2) Благодаря цензуре вся наша литературная деятельность праздное занятие. Единое, что нужно, что оправдывает это занятие (литературой), вырезается, откидывается [цензурой]. Вроде того, как если бы позволяли столяру строгать только так, чтоб н[е] б[ыло] стружек. И напрасно думают писатели, что они обманут правительственную цензуру. Обмануть ее нельзя, как нельзя обмануть человека, к[оторому] бы потихоньку, без ведома его, хотели бы поставить горчичник. Как только начнет действовать, он сорвет его. —
3) Поша показывал мне письмо к нему Обол[енского], в к[отором] он осуждает меня в бессердечии. Мне б[ыло] больно, праздно, бесцель[но] больно, как мне показалось сначала, т[ак] к[ак] я не мог ничего извлечь себе — душе на пользу из его суждения; одно я видел, что он имеет зло на меня. И мне это б[ыло] больно, как Д[енисенко?] и т. п. Но польза и в таком осуждении есть, и большая. Как ни старайся угодить людям, ты никогда не угодишь всем, и если ясно видишь это, то поневоле перестанешь заботиться об угождении им и начнешь угождать одному Богу.

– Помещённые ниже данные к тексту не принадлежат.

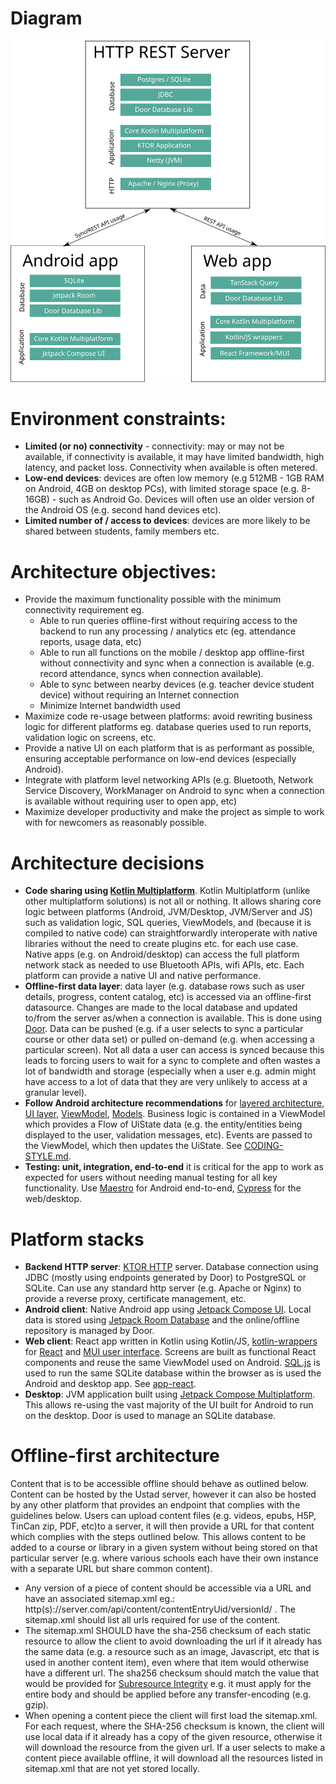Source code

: # Diagram

![Architecture diagram](doc-assets/arch.svg)

# Environment constraints:
* **Limited (or no) connectivity** - connectivity: may or may not be available, if connectivity is available, it may have limited bandwidth, high latency, and packet loss. Connectivity when available is often metered.
* **Low-end devices**: devices are often low memory (e.g 512MB - 1GB RAM on Android, 4GB on desktop PCs), with limited storage space (e.g. 8-16GB) - such as Android Go. Devices will often use an older version of the Android OS (e.g. second hand devices etc).
* **Limited number of / access to devices**: devices are more likely to be shared between students, family members etc.


# Architecture objectives:
* Provide the maximum functionality possible with the minimum connectivity requirement eg.
    * Able to run queries offline-first without requiring access to the backend to run any processing / analytics etc (eg. attendance reports, usage data, etc)
    * Able to run all functions on the mobile / desktop app offline-first without connectivity and sync when a connection is available (e.g. record attendance, syncs when connection available).
    * Able to sync between nearby devices (e.g. teacher device student device) without requiring an Internet connection
    *  Minimize Internet bandwidth used
* Maximize code re-usage between platforms: avoid rewriting business logic for different platforms eg. database queries used to run reports, validation logic on screens, etc.
* Provide a native UI on each platform that is as performant as possible, ensuring acceptable performance on low-end devices (especially Android).
* Integrate with platform level networking APIs (e.g. Bluetooth, Network Service Discovery, WorkManager on Android to sync when a connection is available without requiring user to open app, etc)
* Maximize developer productivity and make the project as simple to work with for newcomers as reasonably possible.

# Architecture decisions

* **Code sharing using [Kotlin Multiplatform](https://kotlinlang.org/docs/multiplatform.html)**. Kotlin 
  Multiplatform (unlike other multiplatform solutions) is not all or nothing. It allows sharing core 
  logic between platforms (Android, JVM/Desktop, JVM/Server and JS) such as validation logic, 
  SQL queries, ViewModels, and (because it is compiled to native code) can straightforwardly 
  interoperate with native libraries without the need to create plugins etc. for each use case. 
  Native apps (e.g. on Android/desktop) can access the full 
  platform network stack as needed to use Bluetooth APIs, wifi APIs, etc. Each platform can provide 
  a native UI and native performance.
* **Offline-first data layer**: data layer (e.g. database rows such as user details, progress, 
  content catalog, etc) is accessed via an offline-first datasource. Changes are made to the local
  database and updated to/from the server as/when a connection is available. This is done using
  [Door](https://www.github.com/UstadMobile/door). Data can be pushed (e.g. if a user selects to 
  sync a particular course or other data set) or pulled on-demand (e.g. when accessing a particular
  screen). Not all data a user can access is synced because this leads to forcing users to wait for 
  a sync to complete and often wastes a lot of bandwidth and storage (especially when a user e.g.
  admin might have access to a lot of data that they are very unlikely to access at a granular 
  level).
* **Follow Android architecture recommendations** for [layered architecture](https://developer.android.com/topic/architecture/recommendations#layered-architecture), [UI layer](https://developer.android.com/topic/architecture/recommendations#ui-layer), [ViewModel](https://developer.android.com/topic/architecture/recommendations#viewmodel), [Models](https://developer.android.com/topic/architecture/recommendations#models).  Business logic is contained in a ViewModel which provides a Flow of UiState data (e.g. the entity/entities being displayed to the user, validation messages, etc). Events are passed to the ViewModel, which then updates the UiState. See [CODING-STYLE.md](CODING-STYLE.md).
* **Testing: unit, integration, end-to-end** it is critical for the app to work as expected for users without needing manual testing for all key functionality. Use [Maestro](https://maestro.dev) for Android end-to-end, [Cypress](https://cypress.io/) for the web/desktop.   

# Platform stacks

* **Backend HTTP server**: [KTOR HTTP](https://ktor.io) server. Database connection using JDBC 
  (mostly using endpoints generated by Door) to PostgreSQL or SQLite. Can use any standard http 
  server (e.g. Apache or Nginx) to provide a reverse proxy, certificate management, etc.
* **Android client**: Native Android app using [Jetpack Compose UI](https://developer.android.com/jetpack/compose).
  Local data is stored using [Jetpack Room Database](https://developer.android.com/training/data-storage/room)
  and the online/offline repository is managed by Door.
* **Web client**: React app written in Kotlin using Kotlin/JS, [kotlin-wrappers](https://github.com/JetBrains/kotlin-wrappers) 
  for [React](https://react.dev) and [MUI user interface](https://mui.com/). Screens are built 
  as functional React components and reuse the same ViewModel used on Android. [SQL.js](https://sql.js.org)
  is used to run the same SQLite database within the browser as is used the Android and desktop app. 
  See [app-react](app-react).
* **Desktop**: JVM application built using [Jetpack Compose Multiplatform](https://www.jetbrains.com/lp/compose-multiplatform/). 
  This allows re-using the vast majority of the UI built for Android to run on the desktop. Door
  is used to manage an SQLite database.

# Offline-first architecture

Content that is to be accessible offline should behave as outlined below. Content can be hosted by
the Ustad server, however it can also be hosted by any other platform that provides an endpoint that
complies with the guidelines below. Users can upload content files (e.g. videos, epubs, H5P, 
TinCan zip, PDF, etc)to a server, it will then provide a URL for that content which complies with the 
steps outlined below. This allows content to be added to a course or library in a given system without
being stored on that particular server (e.g. where various schools each have their own instance with 
a separate URL but share common content).

* Any version of a piece of content should be accessible via a URL and have an associated sitemap.xml eg.: 
  http(s)://server.com/api/content/contentEntryUid/versionId/ . The sitemap.xml should list all urls
  required for use of the content.
* The sitemap.xml SHOULD have the sha-256 checksum of each static resource to allow the client to 
  avoid downloading
  the url if it already has the same data (e.g. a resource such as an image, Javascript, etc that is
  used in another content item), even where that item would otherwise have a different url. The
  sha256 checksum should match the value that would be provided for 
  [Subresource Integrity](https://developer.mozilla.org/en-US/docs/Web/Security/Subresource_Integrity)
  e.g. it must apply for the entire body and should be applied before any transfer-encoding 
  (e.g. gzip).
* When opening a content piece the client will first load the sitemap.xml. For each request, where 
  the SHA-256 checksum is known, the client will use local data if it already has a copy of the given
  resource, otherwise it will download the resource from the given url. If a user selects to make a
  content piece available offline, it will download all the resources listed in sitemap.xml that are
  not yet stored locally.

4) С разных сторон и в жизни, и в своем писаньи все чаще и чаще прихожу к мысли о том, что люди мыслят большею частью в той мере, в к[акой] они не святы, не с тем, чтобы найти истину, а только с тем, чтобы им оправдать и возвеличить себя. Только святой может мыслить совсем правильно, и только мысль святого плодотворна. Люди же грешные полны желаний, отвращений, ожиданий, пристрастий, и мысль служит им. Картина, сюжет кот[орой] обличает нас, кажется нам технически плохою, и наоборот. — Так что для того, чтобы понять предмет, нужно не вникать в него, думать, разбирать его, а нужно очищать свое сердце от желаний, пристрастий, надежд мирских — от греха, увеличивать любовь, как для того, чтобы видеть через замерзшее стекло, надо не напрягать зрение, не приближаться к стеклу, а очищать и оттаивать его.
5) Нынче, молясь об искушениях славы людской, о том, что презирание нас людьми должно быть радостно для нас, думал об юродстве, прикладывал его к себе и почувствовал опасность юродства для такого слабого человека, как я.
Если совершенно отрешишься от людского мнения о себе, будешь даже искать осуждения, то лишишь себя сдерживающей силы людского мнения, кот[орое] для слабого человека еще нужно. Я думаю, что это есть ахилесова пята юродства. Начнет делать для того, чтобы люди осуждали его, а потом отдастся соблазну.
Писал нынче — немного, но как будто подвигаясь. Начал вчера Кон[евскую] сначала. Очень весело ее писать. Теперь 10. Иду наверх. Помоги, Отец, перед тобою, живя для твоей любви, развязать зло.